#### [Task to complete]
Only one number is wanted: the count of lines in the records below that hold the word "footprint".

▬▬▬

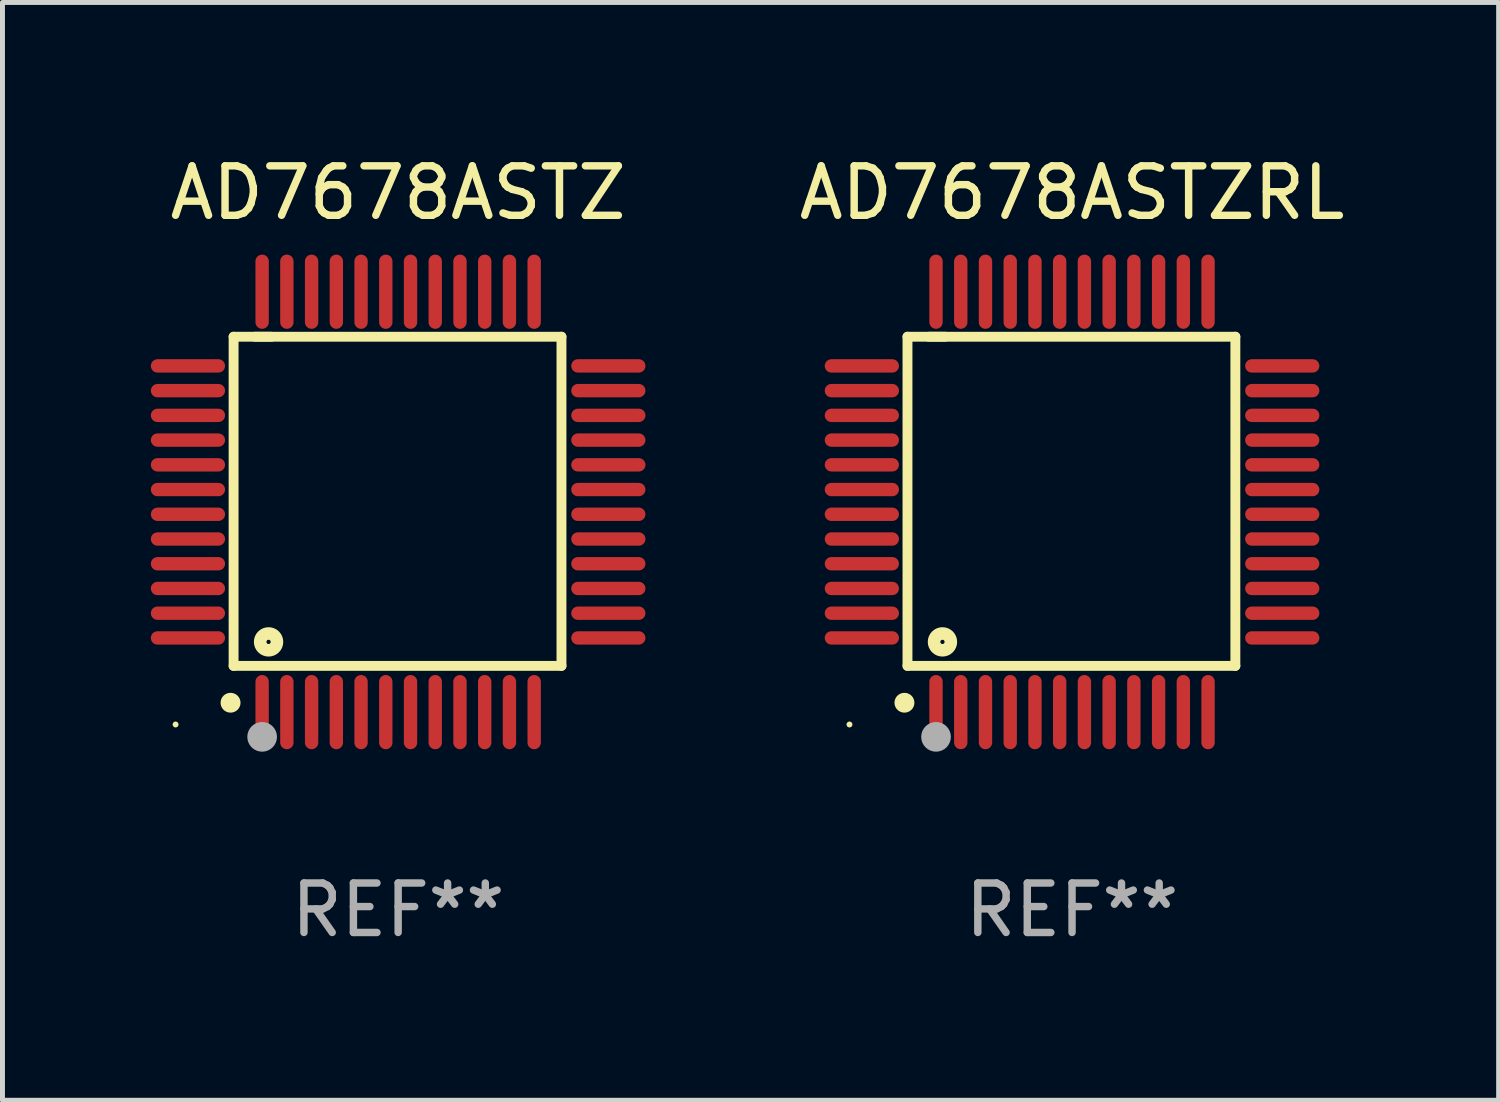
<source format=kicad_pcb>
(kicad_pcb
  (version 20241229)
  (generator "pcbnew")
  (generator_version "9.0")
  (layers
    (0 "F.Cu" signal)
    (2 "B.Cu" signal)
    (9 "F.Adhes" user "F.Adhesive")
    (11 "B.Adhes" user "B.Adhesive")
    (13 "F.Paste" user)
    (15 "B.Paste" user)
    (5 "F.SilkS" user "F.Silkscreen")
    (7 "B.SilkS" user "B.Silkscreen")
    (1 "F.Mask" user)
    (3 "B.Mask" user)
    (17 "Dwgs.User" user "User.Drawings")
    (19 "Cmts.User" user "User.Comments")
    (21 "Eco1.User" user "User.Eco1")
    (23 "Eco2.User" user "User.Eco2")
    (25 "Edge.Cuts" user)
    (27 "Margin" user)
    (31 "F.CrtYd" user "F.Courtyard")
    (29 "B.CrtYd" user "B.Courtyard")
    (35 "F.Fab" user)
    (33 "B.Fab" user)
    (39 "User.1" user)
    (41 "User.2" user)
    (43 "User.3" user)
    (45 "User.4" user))
  (footprint "AD7678ASTZRL"
    (layer "F.Cu")
    (at 18.625 7.098)
    (property "Reference" "AD7678ASTZRL" (at 0 -6.25 0) (layer "F.SilkS") (effects (font (size 1 1) (thickness 0.15))))
    (attr through_hole)
    (fp_line (start -3.327 -3.34) (end -2.565 -3.34) (stroke (width 0.2) (type solid)) (layer "F.SilkS"))
    (fp_line (start -3.327 3.315) (end -3.327 -3.34) (stroke (width 0.2) (type solid)) (layer "F.SilkS"))
    (fp_line (start -2.896 -3.34) (end 3.302 -3.34) (stroke (width 0.2) (type solid)) (layer "F.SilkS"))
    (fp_line (start 3.302 -3.34) (end 3.302 3.315) (stroke (width 0.2) (type solid)) (layer "F.SilkS"))
    (fp_line (start 3.302 3.315) (end -3.327 3.315) (stroke (width 0.2) (type solid)) (layer "F.SilkS"))
    (fp_arc (start -3.389992 4.059995) (mid -3.388722 4.059991) (end -3.387452 4.059995) (stroke (width 0.4) (type solid)) (layer "F.SilkS"))
    (fp_circle (center -4.5 4.5) (end -4.47 4.5) (stroke (width 0.06) (type solid)) (fill no) (layer "F.SilkS"))
    (fp_circle (center -2.62 2.83) (end -2.45 2.83) (stroke (width 0.254) (type solid)) (fill no) (layer "F.SilkS"))
    (fp_circle (center -2.75 4.75) (end -2.6 4.75) (stroke (width 0.3) (type solid)) (fill no) (layer "F.Fab"))
    (fp_text user "REF**" (at 0 8.25 0) (layer "F.Fab") (effects (font (size 1 1) (thickness 0.15))))
    (pad "1" smd oval (at -2.75 4.25) (size 0.27 1.5) (layers "F.Cu" "F.Mask" "F.Paste"))
    (pad "2" smd oval (at -2.25 4.25) (size 0.27 1.5) (layers "F.Cu" "F.Mask" "F.Paste"))
    (pad "3" smd oval (at -1.75 4.25) (size 0.27 1.5) (layers "F.Cu" "F.Mask" "F.Paste"))
    (pad "4" smd oval (at -1.25 4.25) (size 0.27 1.5) (layers "F.Cu" "F.Mask" "F.Paste"))
    (pad "5" smd oval (at -0.75 4.25) (size 0.27 1.5) (layers "F.Cu" "F.Mask" "F.Paste"))
    (pad "6" smd oval (at -0.25 4.25) (size 0.27 1.5) (layers "F.Cu" "F.Mask" "F.Paste"))
    (pad "7" smd oval (at 0.25 4.25) (size 0.27 1.5) (layers "F.Cu" "F.Mask" "F.Paste"))
    (pad "8" smd oval (at 0.75 4.25) (size 0.27 1.5) (layers "F.Cu" "F.Mask" "F.Paste"))
    (pad "9" smd oval (at 1.25 4.25) (size 0.27 1.5) (layers "F.Cu" "F.Mask" "F.Paste"))
    (pad "10" smd oval (at 1.75 4.25) (size 0.27 1.5) (layers "F.Cu" "F.Mask" "F.Paste"))
    (pad "11" smd oval (at 2.25 4.25) (size 0.27 1.5) (layers "F.Cu" "F.Mask" "F.Paste"))
    (pad "12" smd oval (at 2.75 4.25) (size 0.27 1.5) (layers "F.Cu" "F.Mask" "F.Paste"))
    (pad "13" smd oval (at 4.25 2.75) (size 1.5 0.27) (layers "F.Cu" "F.Mask" "F.Paste"))
    (pad "14" smd oval (at 4.25 2.25) (size 1.5 0.27) (layers "F.Cu" "F.Mask" "F.Paste"))
    (pad "15" smd oval (at 4.25 1.75) (size 1.5 0.27) (layers "F.Cu" "F.Mask" "F.Paste"))
    (pad "16" smd oval (at 4.25 1.25) (size 1.5 0.27) (layers "F.Cu" "F.Mask" "F.Paste"))
    (pad "17" smd oval (at 4.25 0.75) (size 1.5 0.27) (layers "F.Cu" "F.Mask" "F.Paste"))
    (pad "18" smd oval (at 4.25 0.25) (size 1.5 0.27) (layers "F.Cu" "F.Mask" "F.Paste"))
    (pad "19" smd oval (at 4.25 -0.25) (size 1.5 0.27) (layers "F.Cu" "F.Mask" "F.Paste"))
    (pad "20" smd oval (at 4.25 -0.75) (size 1.5 0.27) (layers "F.Cu" "F.Mask" "F.Paste"))
    (pad "21" smd oval (at 4.25 -1.25) (size 1.5 0.27) (layers "F.Cu" "F.Mask" "F.Paste"))
    (pad "22" smd oval (at 4.25 -1.75) (size 1.5 0.27) (layers "F.Cu" "F.Mask" "F.Paste"))
    (pad "23" smd oval (at 4.25 -2.25) (size 1.5 0.27) (layers "F.Cu" "F.Mask" "F.Paste"))
    (pad "24" smd oval (at 4.25 -2.75) (size 1.5 0.27) (layers "F.Cu" "F.Mask" "F.Paste"))
    (pad "25" smd oval (at 2.75 -4.25) (size 0.27 1.5) (layers "F.Cu" "F.Mask" "F.Paste"))
    (pad "26" smd oval (at 2.25 -4.25) (size 0.27 1.5) (layers "F.Cu" "F.Mask" "F.Paste"))
    (pad "27" smd oval (at 1.75 -4.25) (size 0.27 1.5) (layers "F.Cu" "F.Mask" "F.Paste"))
    (pad "28" smd oval (at 1.25 -4.25) (size 0.27 1.5) (layers "F.Cu" "F.Mask" "F.Paste"))
    (pad "29" smd oval (at 0.75 -4.25) (size 0.27 1.5) (layers "F.Cu" "F.Mask" "F.Paste"))
    (pad "30" smd oval (at 0.25 -4.25) (size 0.27 1.5) (layers "F.Cu" "F.Mask" "F.Paste"))
    (pad "31" smd oval (at -0.25 -4.25) (size 0.27 1.5) (layers "F.Cu" "F.Mask" "F.Paste"))
    (pad "32" smd oval (at -0.75 -4.25) (size 0.27 1.5) (layers "F.Cu" "F.Mask" "F.Paste"))
    (pad "33" smd oval (at -1.25 -4.25) (size 0.27 1.5) (layers "F.Cu" "F.Mask" "F.Paste"))
    (pad "34" smd oval (at -1.75 -4.25) (size 0.27 1.5) (layers "F.Cu" "F.Mask" "F.Paste"))
    (pad "35" smd oval (at -2.25 -4.25) (size 0.27 1.5) (layers "F.Cu" "F.Mask" "F.Paste"))
    (pad "36" smd oval (at -2.75 -4.25) (size 0.27 1.5) (layers "F.Cu" "F.Mask" "F.Paste"))
    (pad "37" smd oval (at -4.25 -2.75) (size 1.5 0.27) (layers "F.Cu" "F.Mask" "F.Paste"))
    (pad "38" smd oval (at -4.25 -2.25) (size 1.5 0.27) (layers "F.Cu" "F.Mask" "F.Paste"))
    (pad "39" smd oval (at -4.25 -1.75) (size 1.5 0.27) (layers "F.Cu" "F.Mask" "F.Paste"))
    (pad "40" smd oval (at -4.25 -1.25) (size 1.5 0.27) (layers "F.Cu" "F.Mask" "F.Paste"))
    (pad "41" smd oval (at -4.25 -0.75) (size 1.5 0.27) (layers "F.Cu" "F.Mask" "F.Paste"))
    (pad "42" smd oval (at -4.25 -0.25) (size 1.5 0.27) (layers "F.Cu" "F.Mask" "F.Paste"))
    (pad "43" smd oval (at -4.25 0.25) (size 1.5 0.27) (layers "F.Cu" "F.Mask" "F.Paste"))
    (pad "44" smd oval (at -4.25 0.75) (size 1.5 0.27) (layers "F.Cu" "F.Mask" "F.Paste"))
    (pad "45" smd oval (at -4.25 1.25) (size 1.5 0.27) (layers "F.Cu" "F.Mask" "F.Paste"))
    (pad "46" smd oval (at -4.25 1.75) (size 1.5 0.27) (layers "F.Cu" "F.Mask" "F.Paste"))
    (pad "47" smd oval (at -4.25 2.25) (size 1.5 0.27) (layers "F.Cu" "F.Mask" "F.Paste"))
    (pad "48" smd oval (at -4.25 2.75) (size 1.5 0.27) (layers "F.Cu" "F.Mask" "F.Paste")))
  (footprint "AD7678ASTZ"
    (layer "F.Cu")
    (at 5 7.098)
    (property "Reference" "AD7678ASTZ" (at 0 -6.25 0) (layer "F.SilkS") (effects (font (size 1 1) (thickness 0.15))))
    (attr through_hole)
    (fp_line (start -3.327 -3.34) (end -2.565 -3.34) (stroke (width 0.2) (type solid)) (layer "F.SilkS"))
    (fp_line (start -3.327 3.315) (end -3.327 -3.34) (stroke (width 0.2) (type solid)) (layer "F.SilkS"))
    (fp_line (start -2.896 -3.34) (end 3.302 -3.34) (stroke (width 0.2) (type solid)) (layer "F.SilkS"))
    (fp_line (start 3.302 -3.34) (end 3.302 3.315) (stroke (width 0.2) (type solid)) (layer "F.SilkS"))
    (fp_line (start 3.302 3.315) (end -3.327 3.315) (stroke (width 0.2) (type solid)) (layer "F.SilkS"))
    (fp_arc (start -3.389992 4.059995) (mid -3.388722 4.059991) (end -3.387452 4.059995) (stroke (width 0.4) (type solid)) (layer "F.SilkS"))
    (fp_circle (center -4.5 4.5) (end -4.47 4.5) (stroke (width 0.06) (type solid)) (fill no) (layer "F.SilkS"))
    (fp_circle (center -2.62 2.83) (end -2.45 2.83) (stroke (width 0.254) (type solid)) (fill no) (layer "F.SilkS"))
    (fp_circle (center -2.75 4.75) (end -2.6 4.75) (stroke (width 0.3) (type solid)) (fill no) (layer "F.Fab"))
    (fp_text user "REF**" (at 0 8.25 0) (layer "F.Fab") (effects (font (size 1 1) (thickness 0.15))))
    (pad "1" smd oval (at -2.75 4.25) (size 0.27 1.5) (layers "F.Cu" "F.Mask" "F.Paste"))
    (pad "2" smd oval (at -2.25 4.25) (size 0.27 1.5) (layers "F.Cu" "F.Mask" "F.Paste"))
    (pad "3" smd oval (at -1.75 4.25) (size 0.27 1.5) (layers "F.Cu" "F.Mask" "F.Paste"))
    (pad "4" smd oval (at -1.25 4.25) (size 0.27 1.5) (layers "F.Cu" "F.Mask" "F.Paste"))
    (pad "5" smd oval (at -0.75 4.25) (size 0.27 1.5) (layers "F.Cu" "F.Mask" "F.Paste"))
    (pad "6" smd oval (at -0.25 4.25) (size 0.27 1.5) (layers "F.Cu" "F.Mask" "F.Paste"))
    (pad "7" smd oval (at 0.25 4.25) (size 0.27 1.5) (layers "F.Cu" "F.Mask" "F.Paste"))
    (pad "8" smd oval (at 0.75 4.25) (size 0.27 1.5) (layers "F.Cu" "F.Mask" "F.Paste"))
    (pad "9" smd oval (at 1.25 4.25) (size 0.27 1.5) (layers "F.Cu" "F.Mask" "F.Paste"))
    (pad "10" smd oval (at 1.75 4.25) (size 0.27 1.5) (layers "F.Cu" "F.Mask" "F.Paste"))
    (pad "11" smd oval (at 2.25 4.25) (size 0.27 1.5) (layers "F.Cu" "F.Mask" "F.Paste"))
    (pad "12" smd oval (at 2.75 4.25) (size 0.27 1.5) (layers "F.Cu" "F.Mask" "F.Paste"))
    (pad "13" smd oval (at 4.25 2.75) (size 1.5 0.27) (layers "F.Cu" "F.Mask" "F.Paste"))
    (pad "14" smd oval (at 4.25 2.25) (size 1.5 0.27) (layers "F.Cu" "F.Mask" "F.Paste"))
    (pad "15" smd oval (at 4.25 1.75) (size 1.5 0.27) (layers "F.Cu" "F.Mask" "F.Paste"))
    (pad "16" smd oval (at 4.25 1.25) (size 1.5 0.27) (layers "F.Cu" "F.Mask" "F.Paste"))
    (pad "17" smd oval (at 4.25 0.75) (size 1.5 0.27) (layers "F.Cu" "F.Mask" "F.Paste"))
    (pad "18" smd oval (at 4.25 0.25) (size 1.5 0.27) (layers "F.Cu" "F.Mask" "F.Paste"))
    (pad "19" smd oval (at 4.25 -0.25) (size 1.5 0.27) (layers "F.Cu" "F.Mask" "F.Paste"))
    (pad "20" smd oval (at 4.25 -0.75) (size 1.5 0.27) (layers "F.Cu" "F.Mask" "F.Paste"))
    (pad "21" smd oval (at 4.25 -1.25) (size 1.5 0.27) (layers "F.Cu" "F.Mask" "F.Paste"))
    (pad "22" smd oval (at 4.25 -1.75) (size 1.5 0.27) (layers "F.Cu" "F.Mask" "F.Paste"))
    (pad "23" smd oval (at 4.25 -2.25) (size 1.5 0.27) (layers "F.Cu" "F.Mask" "F.Paste"))
    (pad "24" smd oval (at 4.25 -2.75) (size 1.5 0.27) (layers "F.Cu" "F.Mask" "F.Paste"))
    (pad "25" smd oval (at 2.75 -4.25) (size 0.27 1.5) (layers "F.Cu" "F.Mask" "F.Paste"))
    (pad "26" smd oval (at 2.25 -4.25) (size 0.27 1.5) (layers "F.Cu" "F.Mask" "F.Paste"))
    (pad "27" smd oval (at 1.75 -4.25) (size 0.27 1.5) (layers "F.Cu" "F.Mask" "F.Paste"))
    (pad "28" smd oval (at 1.25 -4.25) (size 0.27 1.5) (layers "F.Cu" "F.Mask" "F.Paste"))
    (pad "29" smd oval (at 0.75 -4.25) (size 0.27 1.5) (layers "F.Cu" "F.Mask" "F.Paste"))
    (pad "30" smd oval (at 0.25 -4.25) (size 0.27 1.5) (layers "F.Cu" "F.Mask" "F.Paste"))
    (pad "31" smd oval (at -0.25 -4.25) (size 0.27 1.5) (layers "F.Cu" "F.Mask" "F.Paste"))
    (pad "32" smd oval (at -0.75 -4.25) (size 0.27 1.5) (layers "F.Cu" "F.Mask" "F.Paste"))
    (pad "33" smd oval (at -1.25 -4.25) (size 0.27 1.5) (layers "F.Cu" "F.Mask" "F.Paste"))
    (pad "34" smd oval (at -1.75 -4.25) (size 0.27 1.5) (layers "F.Cu" "F.Mask" "F.Paste"))
    (pad "35" smd oval (at -2.25 -4.25) (size 0.27 1.5) (layers "F.Cu" "F.Mask" "F.Paste"))
    (pad "36" smd oval (at -2.75 -4.25) (size 0.27 1.5) (layers "F.Cu" "F.Mask" "F.Paste"))
    (pad "37" smd oval (at -4.25 -2.75) (size 1.5 0.27) (layers "F.Cu" "F.Mask" "F.Paste"))
    (pad "38" smd oval (at -4.25 -2.25) (size 1.5 0.27) (layers "F.Cu" "F.Mask" "F.Paste"))
    (pad "39" smd oval (at -4.25 -1.75) (size 1.5 0.27) (layers "F.Cu" "F.Mask" "F.Paste"))
    (pad "40" smd oval (at -4.25 -1.25) (size 1.5 0.27) (layers "F.Cu" "F.Mask" "F.Paste"))
    (pad "41" smd oval (at -4.25 -0.75) (size 1.5 0.27) (layers "F.Cu" "F.Mask" "F.Paste"))
    (pad "42" smd oval (at -4.25 -0.25) (size 1.5 0.27) (layers "F.Cu" "F.Mask" "F.Paste"))
    (pad "43" smd oval (at -4.25 0.25) (size 1.5 0.27) (layers "F.Cu" "F.Mask" "F.Paste"))
    (pad "44" smd oval (at -4.25 0.75) (size 1.5 0.27) (layers "F.Cu" "F.Mask" "F.Paste"))
    (pad "45" smd oval (at -4.25 1.25) (size 1.5 0.27) (layers "F.Cu" "F.Mask" "F.Paste"))
    (pad "46" smd oval (at -4.25 1.75) (size 1.5 0.27) (layers "F.Cu" "F.Mask" "F.Paste"))
    (pad "47" smd oval (at -4.25 2.25) (size 1.5 0.27) (layers "F.Cu" "F.Mask" "F.Paste"))
    (pad "48" smd oval (at -4.25 2.75) (size 1.5 0.27) (layers "F.Cu" "F.Mask" "F.Paste")))
  (gr_rect
    (start -3 -3)
    (end 27.25 19.196)
    (stroke (width 0.1) (type default))
    (fill no)
    (layer "Edge.Cuts")))
</source>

▬▬▬

#### [The answer]
2